L’eau usée la plus chaude se trouve directement dans les égouts. Pour optimiser la récupération de chaleur, il faut la capter au plus près possible de la source d’eau usée. Cette approche pose différents défis :
- La récupération de chaleur des eaux usées peut devenir un enjeu dans un environnement urbain dense où des conduites souterraines profondes sont à proximité des bâtiments.
- Sans prétraitement, les eaux peuvent être fortement chargées en solides susceptibles d’obstruer les échangeurs de chaleur. Les eaux usées doivent donc être tamisées pour assurer le bon fonctionnement du système.
- Il est important d’utiliser des échangeurs de chaleur efficaces en tout temps pour éviter les risques de blocage par les dépôts. Dans ce contexte, les échangeurs de chaleur « shell-and-tube », utilisés pour des boues, sont fortement contre-indiqués. Bien que leur conception soit simple, ils présentent un risque accru de fissuration avec le temps, particulièrement en présence de filasses ou de biofilm. Pour maximiser la surface de contact et éviter les risques d’obstruction, il est recommandé d’utiliser des échangeurs de chaleur à tubes caloporteurs équipés d’un système de nettoyage automatique par raclage. Ces échangeurs peuvent être installés dans une cuve d’eau usée équipée d’une vis qui évacue la matière raclée en même temps que les refus tamisés. Ils peuvent aussi être directement installés dans un canal d’eau usée, par exemple au point de rejet d’une station d’épuration. Les essais réalisés montrent que les échangeurs à tubes caloporteurs offrent la conception la mieux adaptée à ce type d’application.
Projets exemplaires à Toronto et à Markham
Deux initiatives récentes en Ontario illustrent le potentiel de la récupération de chaleur des eaux usées grâce à des échangeurs thermiques.
- L’hôpital Western de Toronto
Ce projet utilise les eaux usées de la ville par un collecteur principal pour couvrir 90 % des besoins en chauffage et en climatisation de l’hôpital. Avec une capacité de 19 MW, ce système réduit les émissions de CO2 de l’établissement de 8 400 tonnes par an. De plus, il génère des économies d’eau annuelles de 95 000 m3. La sécurité environnementale et publique étant primordiale, il intègre un processus avancé de tamisage des eaux usées éliminant les solides et les odeurs. Son mécanisme d’autonettoyage réduit au minimum les besoins d’entretien.
- La communauté de Markham
En 2024, Markham District Energy (MDE) a annoncé le lancement du plus grand projet de transfert d’énergie des eaux usées à l’échelle mondiale. Ce système servira à chauffer et à climatiser les maisons et les entreprises du centre-ville de Markham, tout en réduisant de 30 000 tonnes les émissions de CO2 par an.
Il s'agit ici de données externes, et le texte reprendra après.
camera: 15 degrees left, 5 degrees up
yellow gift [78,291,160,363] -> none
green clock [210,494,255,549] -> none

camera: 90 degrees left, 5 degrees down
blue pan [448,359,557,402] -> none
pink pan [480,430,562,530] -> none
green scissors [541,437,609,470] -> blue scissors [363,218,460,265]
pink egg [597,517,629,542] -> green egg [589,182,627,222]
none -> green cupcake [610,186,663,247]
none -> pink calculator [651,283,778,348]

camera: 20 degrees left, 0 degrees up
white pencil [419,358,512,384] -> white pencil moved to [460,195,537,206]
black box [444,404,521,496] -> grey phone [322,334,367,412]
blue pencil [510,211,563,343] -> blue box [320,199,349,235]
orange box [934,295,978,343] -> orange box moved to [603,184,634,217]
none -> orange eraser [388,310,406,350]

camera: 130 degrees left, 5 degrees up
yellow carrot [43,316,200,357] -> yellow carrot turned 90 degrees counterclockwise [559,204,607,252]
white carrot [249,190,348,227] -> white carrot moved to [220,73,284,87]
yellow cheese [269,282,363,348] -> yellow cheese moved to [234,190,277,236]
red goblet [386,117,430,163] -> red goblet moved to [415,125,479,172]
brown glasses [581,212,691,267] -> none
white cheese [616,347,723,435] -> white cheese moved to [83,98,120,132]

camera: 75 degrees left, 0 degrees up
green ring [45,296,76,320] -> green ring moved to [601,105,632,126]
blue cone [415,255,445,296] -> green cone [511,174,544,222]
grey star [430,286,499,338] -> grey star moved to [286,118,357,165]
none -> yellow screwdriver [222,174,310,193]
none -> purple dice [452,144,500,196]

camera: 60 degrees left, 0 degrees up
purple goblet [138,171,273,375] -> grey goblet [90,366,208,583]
L’énergie thermique des eaux usées : une voie d’avenir
La valorisation de l’énergie thermique des eaux usées représente une solution innovante pour répondre à la demande énergétique croissante tout en réduisant l’empreinte carbone. En plus de réduire les émissions de gaz à effet de serre, cette approche améliore l’efficacité énergétique et stimule l’économie verte.
Le succès de ces projets repose sur un partenariat étroit entre les secteurs public et privé pour assurer une mise en œuvre efficace et rapide. L’expérience montre que l’énergie thermique cachée dans les eaux usées pourrait devenir un élément clé dans la transition énergétique du Québec au cours des prochaines années.